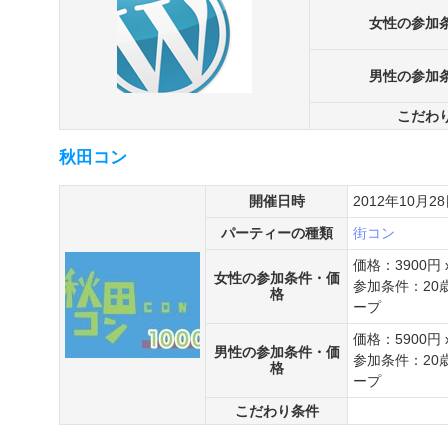
女性の参加
男性の参加
こだわ
秋田コン
開催日時
2012年10月2
パーティーの種類
街コン
価格：3900円 x
女性の参加条件・価
参加条件：20
格
ープ
価格：5900円 x
男性の参加条件・価
参加条件：20
格
ープ
こだわり条件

AIM OF THE EXERCISE — Would you write out an exact copy of the entries above, with no images?

OUTPUT FOR THIS EXERCISE —
女性の参加
男性の参加
こだわ
秋田コン
開催日時
2012年10月2
パーティーの種類
街コン
価格：3900円 x
女性の参加条件・価
参加条件：20
格
ープ
価格：5900円 x
男性の参加条件・価
参加条件：20
格
ープ
こだわり条件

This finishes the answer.